Scholar Profile

Sophie Dumont

Assistant Professor
Department of Cell and Tissue Biology
University of California, San Francisco
513 Parnassus Avenue, HSW 613
San Francisco, CA 94143
Email: sophie.dumont@ucsf.edu
Personal Homepage
2013 Searle Scholar

Research Interests

Mechanical architecture of chromosome segregation

Life is a chemical as well as mechanical process. At the nanometer scale, mechanoenzymes interconvert force and chemical potential. At the micrometer scale, cells spatially organize their constituents, change shape and move. At the millimeter scale, organisms develop and also move. While we know a lot about the chemistry of life processes, we know much less about their mechanics. How are mechanical and chemical processes integrated over molecular, cellular and tissue length scales?

Our lab aims to understand how cells coordinate mechanical and chemical activities to equally distribute their genetic material when they divide. During cell division, each daughter cell must inherit exactly one copy of each chromosome. How do cells generate, detect and respond to mechanical force to accurately segregate their chromosomes? Errors in chromosome segregation can lead to birth defects and disease. While we have a nearly complete list of molecules essential to cell division, we know very little about the underlying mechanical interactions and principles. New approaches are needed. We are using new biophysical and molecular tools to probe the mechanical architecture of the cell’s chromosome segregation machines.

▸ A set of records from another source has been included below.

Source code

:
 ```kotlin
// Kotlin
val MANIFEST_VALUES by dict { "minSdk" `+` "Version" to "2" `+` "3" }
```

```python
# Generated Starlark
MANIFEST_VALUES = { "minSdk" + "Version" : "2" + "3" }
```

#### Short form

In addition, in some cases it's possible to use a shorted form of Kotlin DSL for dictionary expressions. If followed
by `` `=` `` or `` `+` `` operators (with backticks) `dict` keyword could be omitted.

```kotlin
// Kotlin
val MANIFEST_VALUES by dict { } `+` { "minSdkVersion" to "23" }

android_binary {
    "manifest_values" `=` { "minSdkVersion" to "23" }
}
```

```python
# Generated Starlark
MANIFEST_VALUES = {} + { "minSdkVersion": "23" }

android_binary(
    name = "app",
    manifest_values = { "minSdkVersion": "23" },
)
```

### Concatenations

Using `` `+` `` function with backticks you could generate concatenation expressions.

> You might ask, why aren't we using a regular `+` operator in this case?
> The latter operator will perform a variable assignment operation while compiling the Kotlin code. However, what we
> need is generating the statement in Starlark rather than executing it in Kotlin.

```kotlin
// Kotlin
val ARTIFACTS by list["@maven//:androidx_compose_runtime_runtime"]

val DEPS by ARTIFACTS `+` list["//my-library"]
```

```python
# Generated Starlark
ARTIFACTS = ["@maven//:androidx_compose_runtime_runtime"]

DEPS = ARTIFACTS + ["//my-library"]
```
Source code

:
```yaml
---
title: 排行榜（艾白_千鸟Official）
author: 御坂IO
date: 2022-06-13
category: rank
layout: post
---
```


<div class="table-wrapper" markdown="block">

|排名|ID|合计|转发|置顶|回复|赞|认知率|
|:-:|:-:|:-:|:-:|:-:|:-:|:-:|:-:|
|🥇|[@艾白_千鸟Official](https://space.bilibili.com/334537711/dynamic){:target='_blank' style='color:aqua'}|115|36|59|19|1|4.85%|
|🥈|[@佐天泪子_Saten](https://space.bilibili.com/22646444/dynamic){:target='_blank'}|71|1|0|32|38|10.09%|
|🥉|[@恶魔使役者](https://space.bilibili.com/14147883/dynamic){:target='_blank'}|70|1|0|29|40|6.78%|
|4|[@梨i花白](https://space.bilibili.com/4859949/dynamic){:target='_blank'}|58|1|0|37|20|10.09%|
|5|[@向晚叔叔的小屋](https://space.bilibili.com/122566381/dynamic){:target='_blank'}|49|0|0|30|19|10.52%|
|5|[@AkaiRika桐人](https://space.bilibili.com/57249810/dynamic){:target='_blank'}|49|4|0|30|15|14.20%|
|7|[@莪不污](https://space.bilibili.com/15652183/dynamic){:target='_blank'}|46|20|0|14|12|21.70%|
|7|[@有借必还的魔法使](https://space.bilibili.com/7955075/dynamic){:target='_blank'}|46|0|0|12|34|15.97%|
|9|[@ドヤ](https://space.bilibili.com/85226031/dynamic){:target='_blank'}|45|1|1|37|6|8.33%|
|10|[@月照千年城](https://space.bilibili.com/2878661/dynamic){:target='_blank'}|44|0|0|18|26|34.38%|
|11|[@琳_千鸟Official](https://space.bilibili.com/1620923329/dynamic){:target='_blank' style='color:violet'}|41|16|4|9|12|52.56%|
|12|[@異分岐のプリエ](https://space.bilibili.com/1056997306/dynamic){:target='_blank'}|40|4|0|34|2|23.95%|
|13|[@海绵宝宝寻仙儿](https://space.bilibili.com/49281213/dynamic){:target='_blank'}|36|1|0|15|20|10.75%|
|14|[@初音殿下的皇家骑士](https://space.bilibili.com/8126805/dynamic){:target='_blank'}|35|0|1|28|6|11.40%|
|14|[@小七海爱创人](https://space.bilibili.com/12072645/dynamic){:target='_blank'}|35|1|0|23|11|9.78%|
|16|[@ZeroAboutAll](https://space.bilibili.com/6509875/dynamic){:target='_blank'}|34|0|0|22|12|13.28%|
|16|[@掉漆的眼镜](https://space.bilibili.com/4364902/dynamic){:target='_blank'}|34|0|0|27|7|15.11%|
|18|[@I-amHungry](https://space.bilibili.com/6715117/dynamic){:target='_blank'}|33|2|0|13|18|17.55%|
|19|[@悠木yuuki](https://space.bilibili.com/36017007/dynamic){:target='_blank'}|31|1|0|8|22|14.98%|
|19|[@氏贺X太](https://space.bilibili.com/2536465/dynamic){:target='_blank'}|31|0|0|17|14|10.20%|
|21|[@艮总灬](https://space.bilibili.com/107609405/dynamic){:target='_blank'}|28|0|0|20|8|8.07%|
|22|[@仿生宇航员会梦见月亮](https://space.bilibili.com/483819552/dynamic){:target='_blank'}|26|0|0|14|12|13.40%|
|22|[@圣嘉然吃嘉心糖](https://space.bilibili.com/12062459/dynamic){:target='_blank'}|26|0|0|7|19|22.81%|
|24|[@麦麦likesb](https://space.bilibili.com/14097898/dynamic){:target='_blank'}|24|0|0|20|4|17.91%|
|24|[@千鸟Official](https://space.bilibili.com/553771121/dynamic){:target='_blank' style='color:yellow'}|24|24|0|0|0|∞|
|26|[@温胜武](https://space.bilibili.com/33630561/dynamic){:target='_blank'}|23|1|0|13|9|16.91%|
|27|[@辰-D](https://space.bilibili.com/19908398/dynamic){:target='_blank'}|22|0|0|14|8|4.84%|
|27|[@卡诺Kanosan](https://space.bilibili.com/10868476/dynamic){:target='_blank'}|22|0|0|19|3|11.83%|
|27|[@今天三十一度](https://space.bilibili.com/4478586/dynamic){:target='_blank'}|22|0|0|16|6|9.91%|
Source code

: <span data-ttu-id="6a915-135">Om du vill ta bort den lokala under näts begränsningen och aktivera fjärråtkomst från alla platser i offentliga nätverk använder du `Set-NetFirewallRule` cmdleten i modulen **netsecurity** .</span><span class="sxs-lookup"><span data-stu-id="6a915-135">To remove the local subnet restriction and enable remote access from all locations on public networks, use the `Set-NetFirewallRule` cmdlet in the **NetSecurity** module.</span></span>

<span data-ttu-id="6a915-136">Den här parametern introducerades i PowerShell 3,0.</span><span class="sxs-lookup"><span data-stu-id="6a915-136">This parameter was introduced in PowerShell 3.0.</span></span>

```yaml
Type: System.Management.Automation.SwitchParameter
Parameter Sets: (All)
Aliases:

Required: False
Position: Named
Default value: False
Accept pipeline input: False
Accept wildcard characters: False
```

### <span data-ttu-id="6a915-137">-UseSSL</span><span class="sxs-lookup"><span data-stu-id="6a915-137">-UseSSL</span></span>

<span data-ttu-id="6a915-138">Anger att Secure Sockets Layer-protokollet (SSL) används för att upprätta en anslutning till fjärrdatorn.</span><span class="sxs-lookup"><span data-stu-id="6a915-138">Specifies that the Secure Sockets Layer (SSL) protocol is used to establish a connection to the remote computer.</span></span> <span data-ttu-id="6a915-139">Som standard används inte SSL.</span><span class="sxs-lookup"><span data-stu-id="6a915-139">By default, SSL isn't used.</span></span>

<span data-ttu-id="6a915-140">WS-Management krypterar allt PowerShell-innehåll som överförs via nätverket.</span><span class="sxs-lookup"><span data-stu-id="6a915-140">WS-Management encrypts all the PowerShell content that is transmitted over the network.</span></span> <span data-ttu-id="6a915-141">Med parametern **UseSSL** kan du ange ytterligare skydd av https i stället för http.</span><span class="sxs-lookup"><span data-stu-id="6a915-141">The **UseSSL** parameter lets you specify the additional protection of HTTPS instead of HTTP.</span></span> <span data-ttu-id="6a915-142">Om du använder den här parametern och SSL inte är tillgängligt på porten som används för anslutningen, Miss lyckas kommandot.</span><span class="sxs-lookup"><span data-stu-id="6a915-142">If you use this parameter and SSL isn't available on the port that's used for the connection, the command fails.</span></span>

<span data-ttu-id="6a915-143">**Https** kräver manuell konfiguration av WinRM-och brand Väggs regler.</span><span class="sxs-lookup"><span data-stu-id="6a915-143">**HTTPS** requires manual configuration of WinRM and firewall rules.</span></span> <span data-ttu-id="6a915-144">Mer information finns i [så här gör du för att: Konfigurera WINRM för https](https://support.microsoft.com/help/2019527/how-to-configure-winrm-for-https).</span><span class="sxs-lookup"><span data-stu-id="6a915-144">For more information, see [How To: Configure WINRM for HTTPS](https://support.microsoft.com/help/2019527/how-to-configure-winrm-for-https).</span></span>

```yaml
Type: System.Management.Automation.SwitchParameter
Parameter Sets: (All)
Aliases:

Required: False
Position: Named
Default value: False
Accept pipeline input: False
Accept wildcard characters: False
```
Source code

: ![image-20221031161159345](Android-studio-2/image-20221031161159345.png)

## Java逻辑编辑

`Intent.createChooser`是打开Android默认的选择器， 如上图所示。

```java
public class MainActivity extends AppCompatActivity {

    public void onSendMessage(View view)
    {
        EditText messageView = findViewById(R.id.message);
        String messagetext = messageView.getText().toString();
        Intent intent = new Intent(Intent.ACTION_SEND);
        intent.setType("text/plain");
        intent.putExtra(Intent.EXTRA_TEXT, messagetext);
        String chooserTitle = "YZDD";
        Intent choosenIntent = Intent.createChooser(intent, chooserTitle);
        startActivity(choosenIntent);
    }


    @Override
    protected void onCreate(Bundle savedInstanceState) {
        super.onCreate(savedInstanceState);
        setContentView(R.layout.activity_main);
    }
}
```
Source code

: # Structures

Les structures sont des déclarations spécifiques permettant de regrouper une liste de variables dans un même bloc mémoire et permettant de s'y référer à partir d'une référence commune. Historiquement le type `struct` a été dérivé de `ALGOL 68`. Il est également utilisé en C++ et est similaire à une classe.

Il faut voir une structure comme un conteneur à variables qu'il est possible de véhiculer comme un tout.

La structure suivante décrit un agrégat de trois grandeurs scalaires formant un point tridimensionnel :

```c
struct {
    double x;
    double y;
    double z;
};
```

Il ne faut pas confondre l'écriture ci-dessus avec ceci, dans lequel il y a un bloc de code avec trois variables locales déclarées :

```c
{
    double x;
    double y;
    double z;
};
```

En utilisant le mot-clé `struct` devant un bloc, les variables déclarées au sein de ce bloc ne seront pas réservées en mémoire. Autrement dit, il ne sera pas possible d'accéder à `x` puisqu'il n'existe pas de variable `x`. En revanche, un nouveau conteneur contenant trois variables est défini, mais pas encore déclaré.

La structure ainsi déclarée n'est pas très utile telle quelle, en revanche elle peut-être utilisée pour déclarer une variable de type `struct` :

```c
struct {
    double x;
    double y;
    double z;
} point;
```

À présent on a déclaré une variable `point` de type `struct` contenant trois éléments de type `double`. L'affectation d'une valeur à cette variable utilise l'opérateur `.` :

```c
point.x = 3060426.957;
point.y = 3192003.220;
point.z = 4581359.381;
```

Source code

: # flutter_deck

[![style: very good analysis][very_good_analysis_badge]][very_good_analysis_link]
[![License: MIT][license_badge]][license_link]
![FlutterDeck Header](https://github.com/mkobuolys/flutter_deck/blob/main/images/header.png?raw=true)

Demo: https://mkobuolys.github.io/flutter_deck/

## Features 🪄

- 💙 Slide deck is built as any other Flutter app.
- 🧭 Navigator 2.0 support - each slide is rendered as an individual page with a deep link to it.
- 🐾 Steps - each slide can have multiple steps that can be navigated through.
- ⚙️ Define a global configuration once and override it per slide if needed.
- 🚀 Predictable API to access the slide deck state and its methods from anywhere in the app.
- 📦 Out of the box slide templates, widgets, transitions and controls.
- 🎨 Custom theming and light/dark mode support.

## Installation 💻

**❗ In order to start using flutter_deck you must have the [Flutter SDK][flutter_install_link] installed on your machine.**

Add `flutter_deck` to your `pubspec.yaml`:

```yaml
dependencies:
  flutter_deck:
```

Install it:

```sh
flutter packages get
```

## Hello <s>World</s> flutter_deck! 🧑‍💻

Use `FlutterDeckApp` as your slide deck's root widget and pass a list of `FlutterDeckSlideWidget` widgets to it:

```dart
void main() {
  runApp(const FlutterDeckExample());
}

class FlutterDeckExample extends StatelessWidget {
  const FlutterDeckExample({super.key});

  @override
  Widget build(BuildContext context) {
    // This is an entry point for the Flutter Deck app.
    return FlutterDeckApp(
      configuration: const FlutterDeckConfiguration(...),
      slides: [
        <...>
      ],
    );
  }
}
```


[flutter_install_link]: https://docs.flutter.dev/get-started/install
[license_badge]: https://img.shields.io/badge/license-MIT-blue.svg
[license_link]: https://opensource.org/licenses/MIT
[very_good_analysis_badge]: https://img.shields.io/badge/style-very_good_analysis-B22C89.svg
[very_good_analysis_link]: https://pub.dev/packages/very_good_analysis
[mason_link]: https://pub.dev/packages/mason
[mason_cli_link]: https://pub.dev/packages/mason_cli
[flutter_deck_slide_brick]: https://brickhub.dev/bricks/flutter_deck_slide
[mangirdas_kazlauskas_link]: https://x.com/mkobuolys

Two macromolecular machines coordinate chromosome segregation: the spindle moves chromosomes through its growing and shrinking microtubules, and the kinetochore anchors chromosomes to spindle microtubules and regulates their segregation. How are these two machines designed to accurately and robustly divide chromosomes? How do their nm-scale constituents work together to generate µm-scale movements? To probe the mechanical architecture of these machines, we combine mechanical perturbations and readouts with high resolution imaging and molecular perturbations. Together, our work will build fundamental knowledge in how mechanical and chemical processes are integrated over cellular length scales, and in life processes that, if perturbed, cause disease.